Tue. Mar 18th, 2025

Minnesota Attorney General Keith Ellison spoke at a Capitol press conference on March 17, 2025, about a bill to bolster his Medicaid Fraud Control Unit. Photo by Michelle Griffith/Minnesota Reformer.

Minnesota lawmakers are proposing a bill to curb Medicaid fraud by increasing penalties and bolstering Minnesota Attorney General Keith Ellison’s Medicaid fraud unit with more investigators and additional authority to subpoena financial records.

“When people steal from Medicaid, they’re stealing from all of us. They’re stealing health care from the people most vulnerable amongst us,” Ellison said at a Capitol press conference Monday. “Medicaid fraud isn’t only illegal, it’s also immoral and reprehensible.”

Ellison’s Medicaid Fraud Control Unit works to uncover and prosecute people and organizations that steal from Medicaid, which in Minnesota is known as Medical Assistance. The unit’s largest investigation came out of Faribault, where prosecutors say that interpreters and drivers recruited hundreds of residents from the city about 60 miles south of the metro to specialty clinics in the Twin Cities as part of a huge, multi-million dollar fraud.

In 2022, the U.S. Department of Health and Human Services Office of Inspector General said Minnesota’s Medicaid Fraud Control Unit had the most fraud convictions among similarly sized operations in other states.

Now, lawmakers want to give the unit additional resources to catch fraud and future crime after several years of unceasing headlines about the theft of public money from Medicaid and other public programs.

The bill (HF2354) would appropriate $390,000 to the fraud unit over the next two years for nine new staff members, increasing the staff from 32 to 41. 

It would also increase criminal penalties associated with Medicaid fraud, classifying it as an attempted theft of public funds rather than a completed theft. This would increase the maximum prison sentence from 2.5 years to up to 20 years in prison and a fine of up to $100,000 for theft of Medicaid dollars over $35,000.
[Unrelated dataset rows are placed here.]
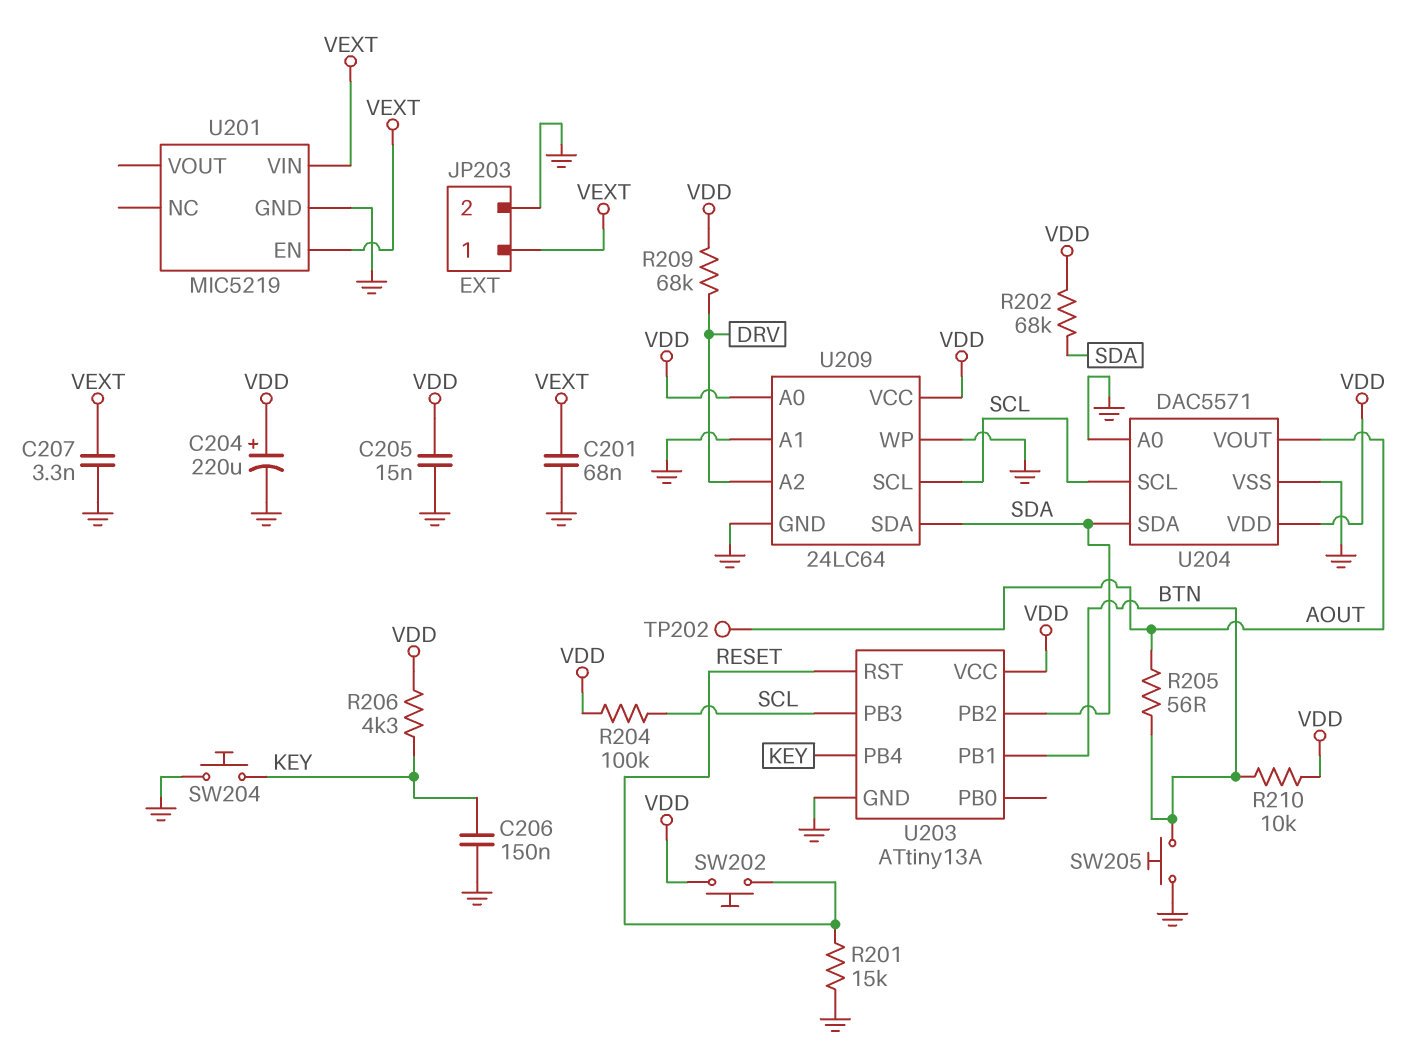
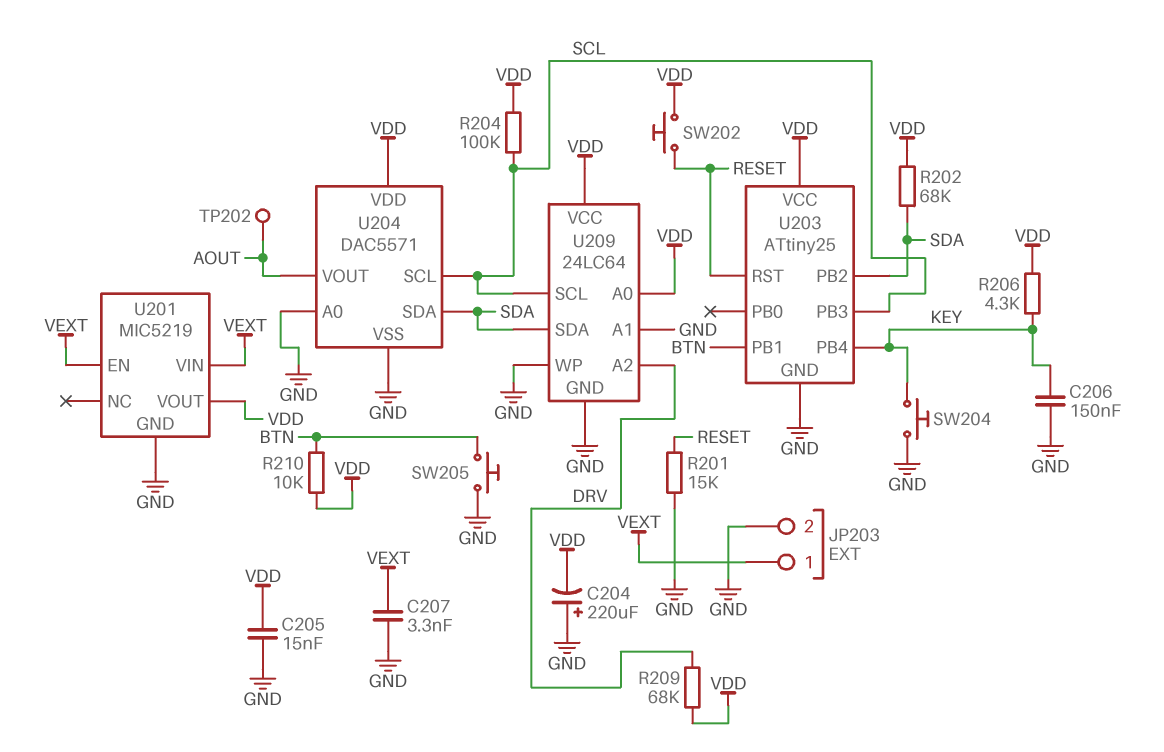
C201: 68nF (GND, VEXT) -> none
C204: 220uF (plus VDD, minus GND) -> 220uF (plus GND, minus VDD)
R205: 56 (AOUT, BTN) -> none
U201 pin VOUT: none -> VDD
U203: ATtiny13A -> ATtiny25

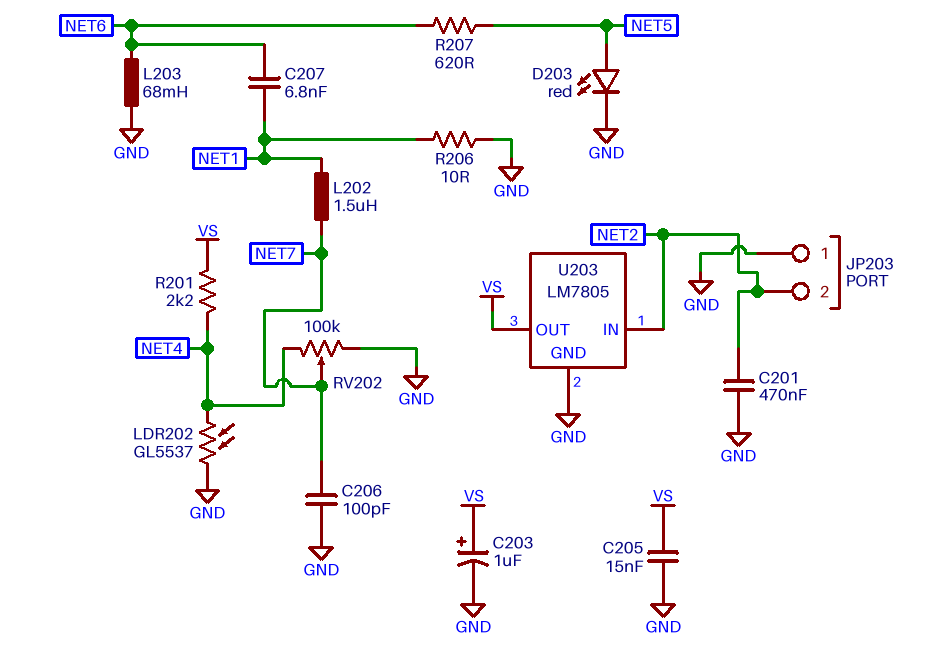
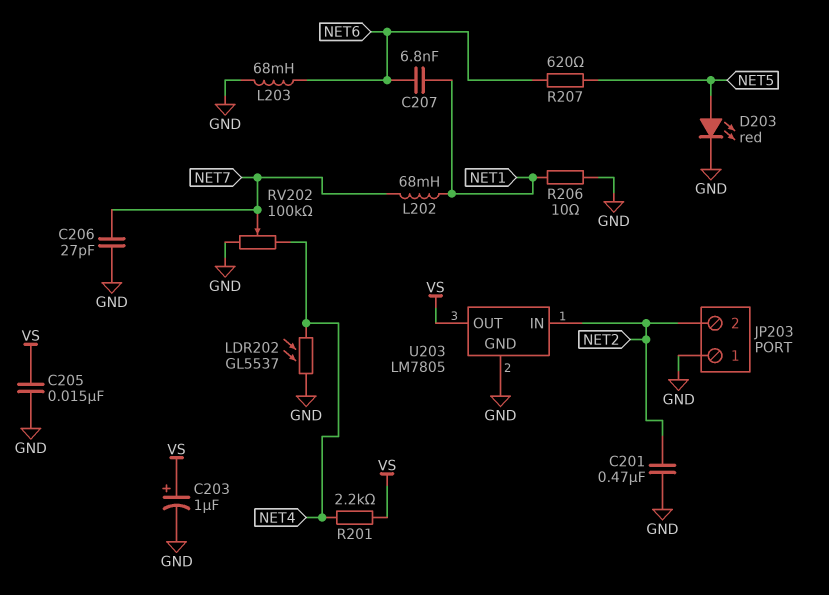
C206: 100pF (GND, NET7) -> 27pF (GND, NET7)
L202: 1.5uH (NET1, NET7) -> 68mH (NET1, NET7)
In addition, the bill would allow the Attorney General’s Office to subpoena financial records during criminal Medicaid fraud investigations. 

“(The bill will) get the message out there that if you do steal this money, we will find you and we will prosecute you for that,” said Nick Wanka, director of the Medicaid Fraud Control Unit.

The bill currently has bipartisan co-authors in the House. Sen. Ann Johnson Stewart, DFL- Wayzata, is the bill’s chief author in the Senate, and on Monday she said she’s confident the bill will also have bipartisan support in the coming days.